Portrait de: David Krakauer

Si à l’aide de sa clarinette David Krakauer a su se distinguer en interprétant Brahms, Bartok, Schoenberg ou Bério (devant le maître lui-même), c’est avec la musique klezmer ; littéralement vaisseau de chansons; qu’il s’exprime avec le plus de brio. Comme de nombreux musiciens juifs américains, il s’est prit de passion pour les vieux airs venus d’Europe de l’est et modernisés par l’apport du jazz.

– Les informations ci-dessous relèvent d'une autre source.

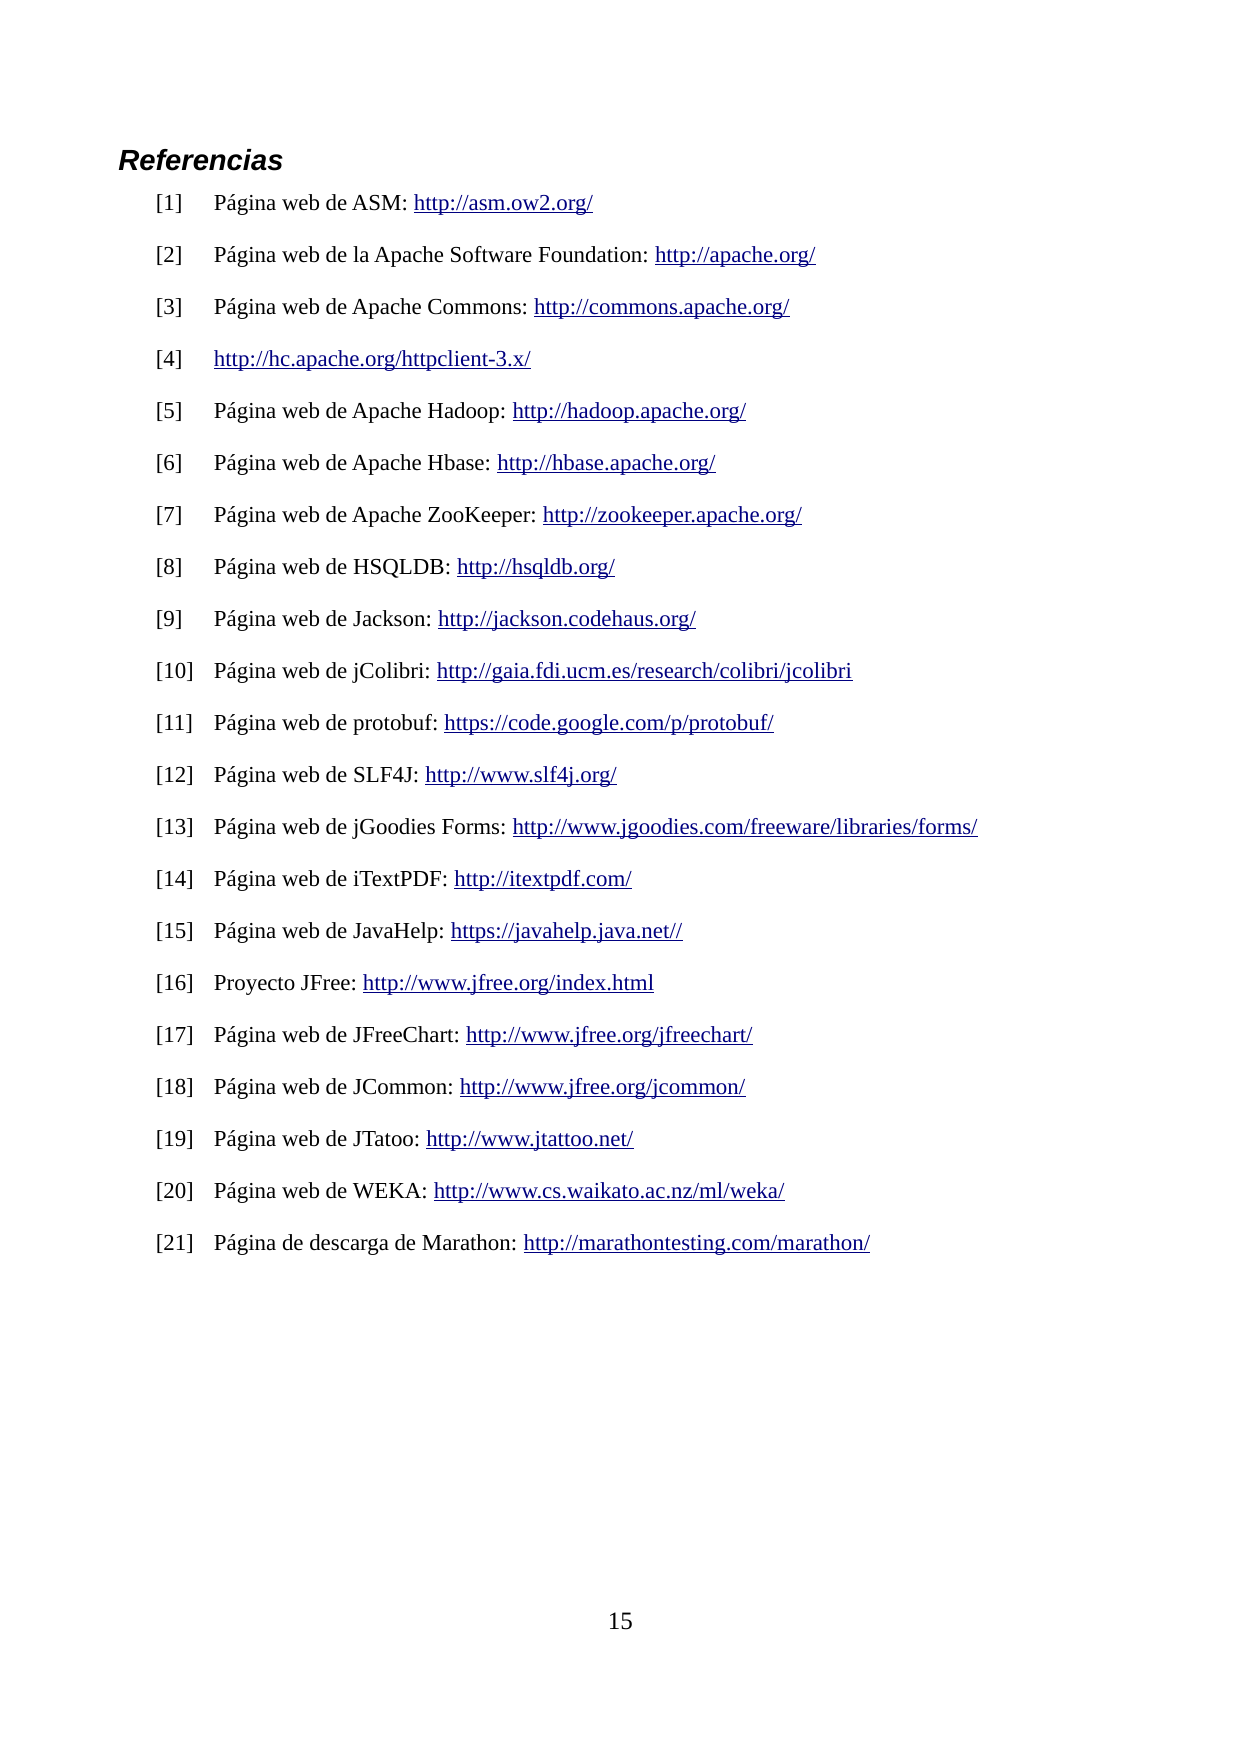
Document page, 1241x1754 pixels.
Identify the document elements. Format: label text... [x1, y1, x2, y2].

list Página web de protobuf: https://code.google.com/p/protobuf/ [156, 709, 1122, 735]
list Página web de JavaHelp: https://javahelp.java.net// [156, 917, 1122, 943]
list Página web de Apache Hadoop: http://hadoop.apache.org/ [156, 397, 1122, 423]
list Página web de SLF4J: http://www.slf4j.org/ [156, 761, 1122, 787]
list Página web de jColibri: http://gaia.fdi.ucm.es/research/colibri/jcolibri [156, 657, 1122, 683]
list Página web de JTatoo: http://www.jtattoo.net/ [156, 1125, 1122, 1151]
list Página web de jGoodies Forms: http://www.jgoodies.com/freeware/libraries/forms/ [156, 813, 1122, 839]
list Página web de la Apache Software Foundation: http://apache.org/ [156, 241, 1122, 267]
list Página web de JFreeChart: http://www.jfree.org/jfreechart/ [156, 1021, 1122, 1047]
list Página web de WEKA: http://www.cs.waikato.ac.nz/ml/weka/ [156, 1177, 1122, 1203]
list Página web de iTextPDF: http://itextpdf.com/ [156, 865, 1122, 891]
list Página web de ASM: http://asm.ow2.org/ [156, 189, 1122, 216]
list Página web de Apache ZooKeeper: http://zookeeper.apache.org/ [156, 501, 1122, 527]
subtitle Referencias [118, 143, 1122, 177]
list Proyecto JFree: http://www.jfree.org/index.html [156, 969, 1122, 995]
list Página web de HSQLDB: http://hsqldb.org/ [156, 553, 1122, 579]
list Página web de Jackson: http://jackson.codehaus.org/ [156, 605, 1122, 631]
list Página de descarga de Marathon: http://marathontesting.com/marathon/ [156, 1229, 1122, 1255]
list Página web de JCommon: http://www.jfree.org/jcommon/ [156, 1073, 1122, 1099]
list Página web de Apache Hbase: http://hbase.apache.org/ [156, 449, 1122, 475]
list http://hc.apache.org/httpclient-3.x/ [156, 345, 1122, 371]
list Página web de Apache Commons: http://commons.apache.org/ [156, 293, 1122, 319]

Etudiant à l’université de New York en section musique et art David Krakauer jouait régulièrement en parallèle de la musique classique et du jazz, il poursuit ses études au Sarah Lawrence College, puis au conservatoire de Paris et à la Juilliard school de New York. Il est « sideman » professionnel lorsqu’il découvre la musique klezmer en 1979 lors d’un concert de Dave Tarras. Après avoir rencontrer des musiciens et pratiquer ce style, il réalise qu’à travers celui-ci convergent des musiques qui le passionnent les traditions juives d’Europe de l’Est mais teintées de folklores grecs et turcs et de jazz. Après en avoir appris les chansons, les phrasés et les ornementations il peut alors se mettre à composer. Remarqué par les Klezmatics, il rejoint le groupe d’Alicia Svigals et Frank London, le temps d’une poignée d’albums dont un enregistrement public en compagnie du violoniste classique Itzhak Perlman.

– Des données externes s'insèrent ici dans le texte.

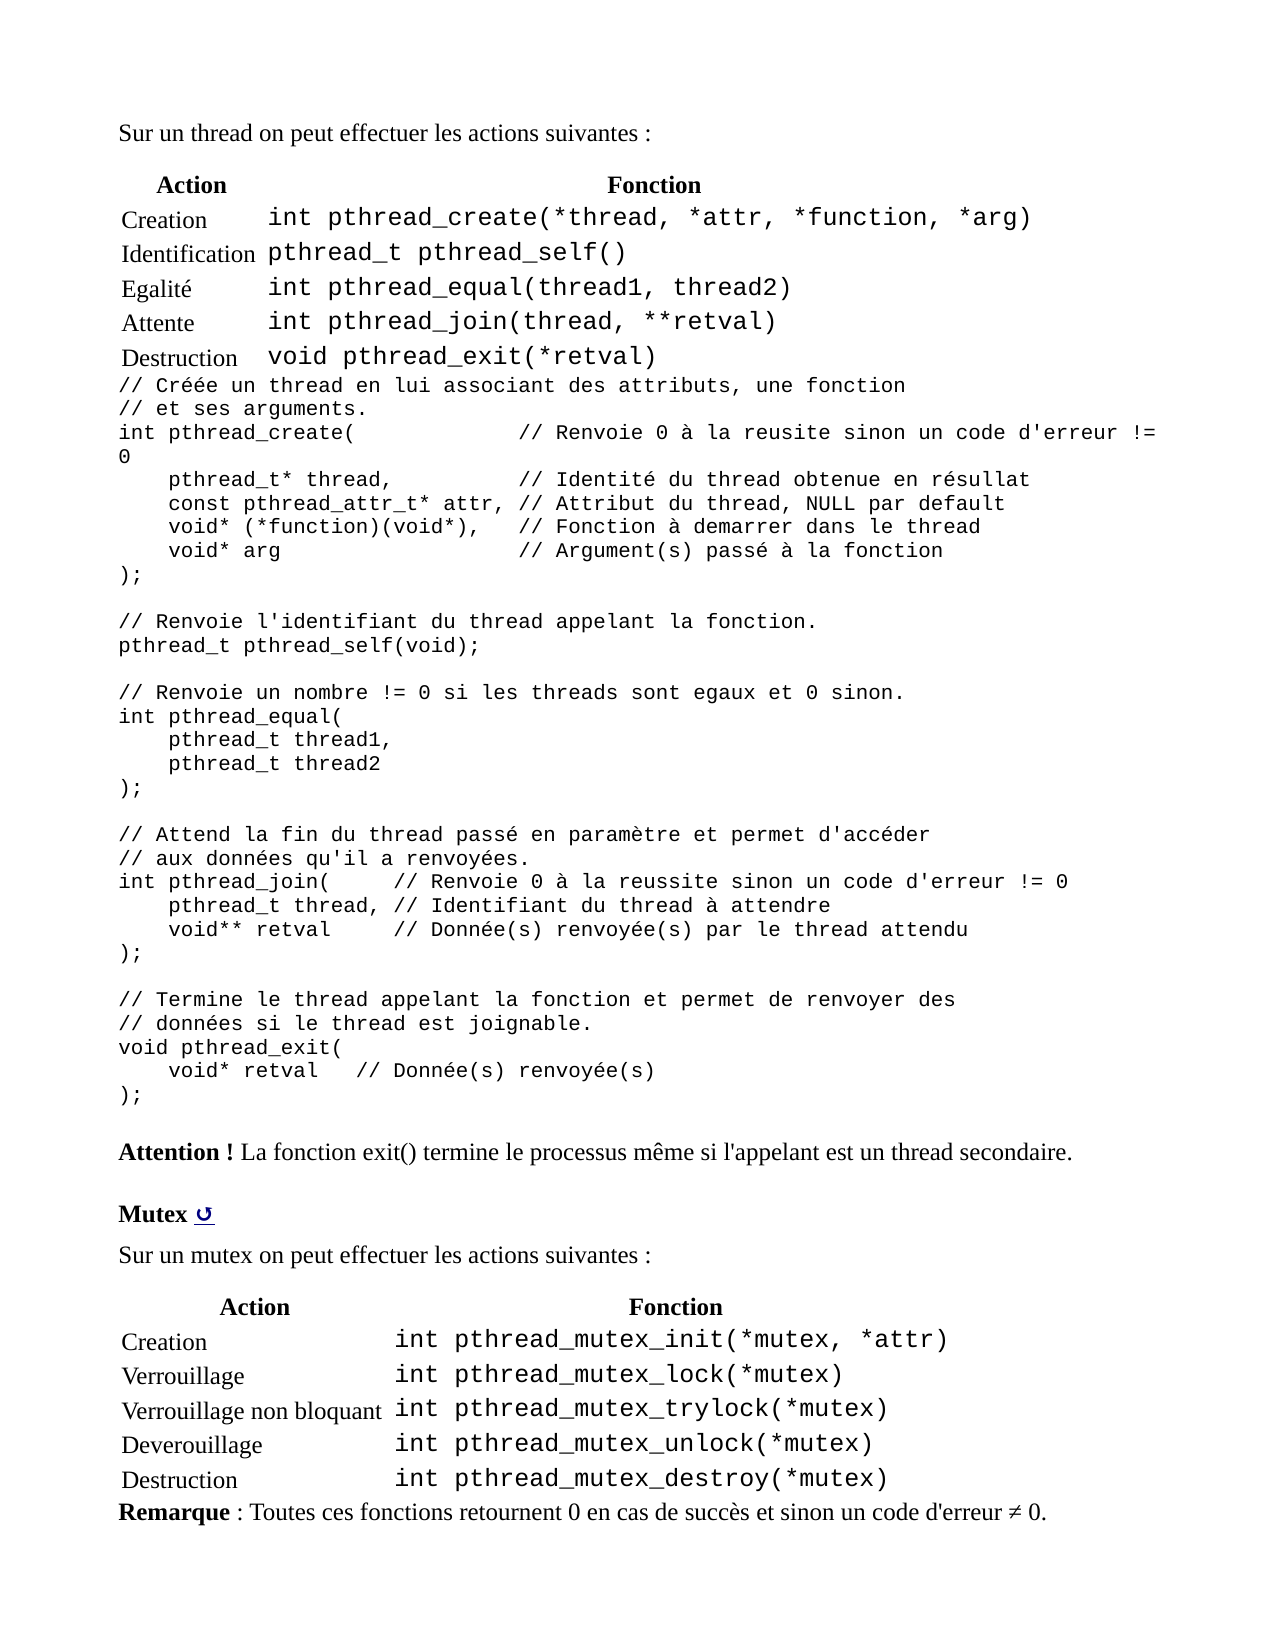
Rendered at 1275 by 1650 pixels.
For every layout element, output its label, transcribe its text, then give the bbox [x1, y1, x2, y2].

table_cell Egalité [118, 271, 264, 306]
table_cell Verrouillage non bloquant [118, 1393, 391, 1427]
text pthread_t thread1, [118, 729, 1157, 753]
text ); [118, 1084, 1157, 1108]
text Attention ! La fonction exit() termine le processus même si l'appelant est un thread secondaire. [118, 1137, 1157, 1166]
text pthread_t thread, // Identifiant du thread à attendre [118, 895, 1157, 918]
table_cell int pthread_create(*thread, *attr, *function, *arg) [265, 202, 1044, 236]
table_cell Destruction [118, 1462, 391, 1497]
text int pthread_join( // Renvoie 0 à la reussite sinon un code d'erreur != 0 [118, 871, 1157, 895]
table_header Action [118, 167, 264, 202]
table_cell void pthread_exit(*retval) [265, 340, 1044, 375]
text // Termine le thread appelant la fonction et permet de renvoyer des [118, 989, 1157, 1013]
text void* (*function)(void*), // Fonction à demarrer dans le thread [118, 517, 1157, 540]
text const pthread_attr_t* attr, // Attribut du thread, NULL par default [118, 493, 1157, 517]
table_cell int pthread_mutex_unlock(*mutex) [391, 1428, 960, 1462]
table_cell Creation [118, 1324, 391, 1358]
table_cell Verrouillage [118, 1358, 391, 1393]
table_cell pthread_t pthread_self() [265, 236, 1044, 271]
table_header Action [118, 1289, 391, 1324]
text ); [118, 564, 1157, 587]
text Remarque : Toutes ces fonctions retournent 0 en cas de succès et sinon un code d'erreur ≠ 0. [118, 1497, 1157, 1525]
table_cell int pthread_mutex_lock(*mutex) [391, 1358, 960, 1393]
text // aux données qu'il a renvoyées. [118, 848, 1157, 871]
table_cell Identification [118, 236, 264, 271]
text int pthread_create( // Renvoie 0 à la reusite sinon un code d'erreur != 0 [118, 422, 1157, 469]
table_cell int pthread_mutex_destroy(*mutex) [391, 1462, 960, 1497]
table_cell int pthread_join(thread, **retval) [265, 306, 1044, 340]
text Sur un mutex on peut effectuer les actions suivantes : [118, 1240, 1157, 1269]
text ); [118, 777, 1157, 800]
subtitle Mutex ↺ [118, 1199, 1157, 1227]
text pthread_t* thread, // Identité du thread obtenue en résullat [118, 469, 1157, 493]
text // Renvoie un nombre != 0 si les threads sont egaux et 0 sinon. [118, 682, 1157, 706]
text // Renvoie l'identifiant du thread appelant la fonction. [118, 611, 1157, 635]
text int pthread_equal( [118, 706, 1157, 729]
text void* arg // Argument(s) passé à la fonction [118, 540, 1157, 564]
table_cell int pthread_mutex_trylock(*mutex) [391, 1393, 960, 1427]
table_cell Creation [118, 202, 264, 236]
text // données si le thread est joignable. [118, 1013, 1157, 1037]
table_header Fonction [391, 1289, 960, 1324]
text Sur un thread on peut effectuer les actions suivantes : [118, 118, 1157, 147]
text void* retval // Donnée(s) renvoyée(s) [118, 1060, 1157, 1084]
text // et ses arguments. [118, 398, 1157, 422]
table_cell int pthread_equal(thread1, thread2) [265, 271, 1044, 306]
table_cell int pthread_mutex_init(*mutex, *attr) [391, 1324, 960, 1358]
text pthread_t pthread_self(void); [118, 635, 1157, 658]
text ); [118, 942, 1157, 966]
text pthread_t thread2 [118, 753, 1157, 777]
text // Attend la fin du thread passé en paramètre et permet d'accéder [118, 824, 1157, 848]
table_header Fonction [265, 167, 1044, 202]
text void** retval // Donnée(s) renvoyée(s) par le thread attendu [118, 918, 1157, 942]
text // Créée un thread en lui associant des attributs, une fonction [118, 375, 1157, 398]
table_cell Attente [118, 306, 264, 340]
text void pthread_exit( [118, 1037, 1157, 1060]
table_cell Destruction [118, 340, 264, 375]
table_cell Deverouillage [118, 1428, 391, 1462]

En 1995, le saxophoniste John Zorn l’accueille sur Tadzik, son label dédié aux musiques juives. Krakauer y enregistre Klezmer Madness ! appellation qu’il conservera comme nom de groupe. Deux ans plus tard, il s’unit avec le Kronos Quartet pour interpréter une œuvre du compositeur argentin Osvaldo Golijov. S’il est profondément attaché à l’improvisation que présuppose la musique klezmer le clarinettiste aime se mettre au service de compositeurs classiques ou contemporains. Il peut aussi bien jouer au sein d’un orchestre de chambre qu’interpréter une œuvre de John Cage.

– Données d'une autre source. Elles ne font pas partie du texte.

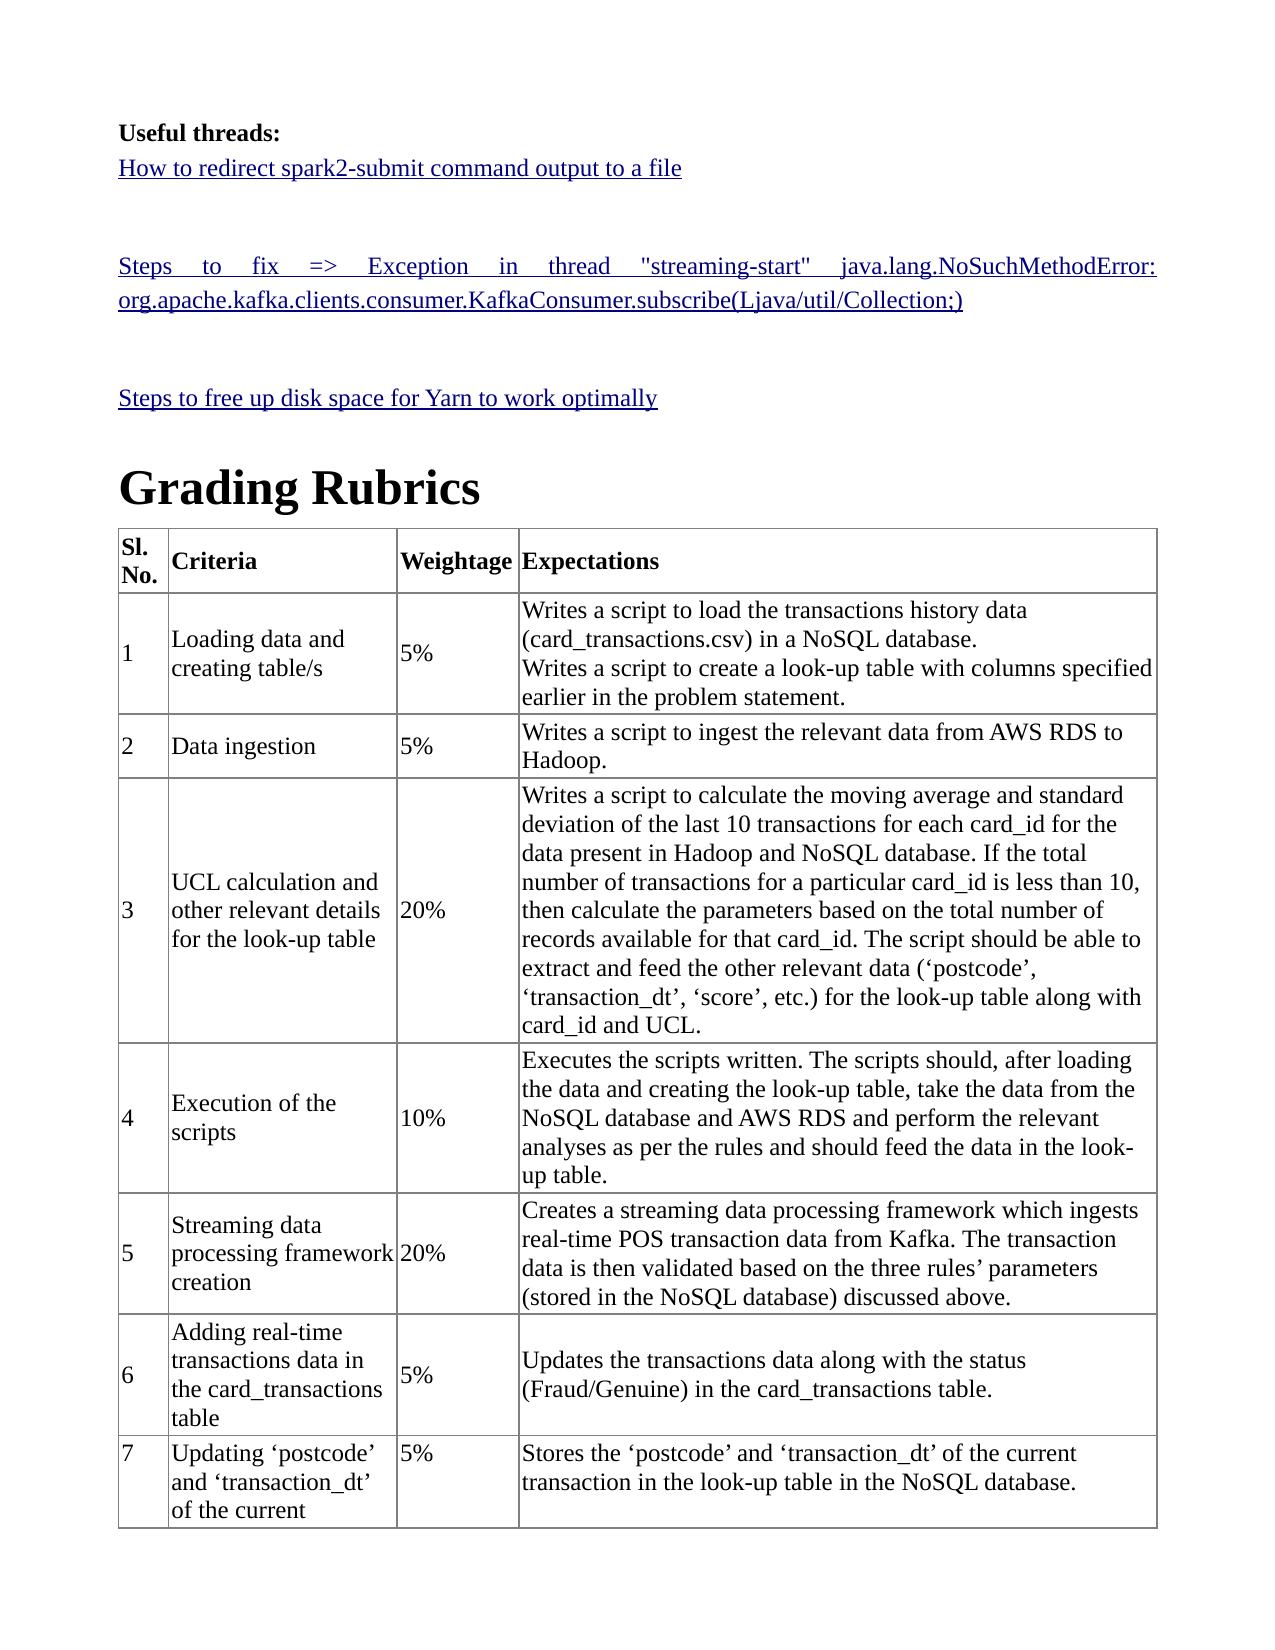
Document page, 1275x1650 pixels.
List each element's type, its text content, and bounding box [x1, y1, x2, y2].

En 97, il rend hommage à Sidney Bechet à travers " Klezmer, NY " une suite écrite à l’occasion des 100 ans du musicien. Mais il ne reste pas non plus cantonné dans ses univers balisés. Sur l’album The twelve Tribes, le morceau Television Frailachs puise son inspiration dans des génériques de feuilletons télévisuels passés à la moulinette klezmer. C’est avec cet album qu’il entame sa collaboration avec le musicien Josh Dolgin, alias DJ Socalled qui chante en yiddish, joue de l’accordéon mais triture surtout platines et sampleurs. Krakauer l’emmène avec lui lorsqu’en juin 2003, il va jouer à Cracovie sur la terre de ses aïeux pour un concert qui donnera lieu à l’album « Live In Krakow ».

En 2005, « Bubbemeises lies my gramma told me » l’album qu’il cosigne prouve, s’il en était besoin, que les limites de la musique klezmer sont loin d’être atteintes.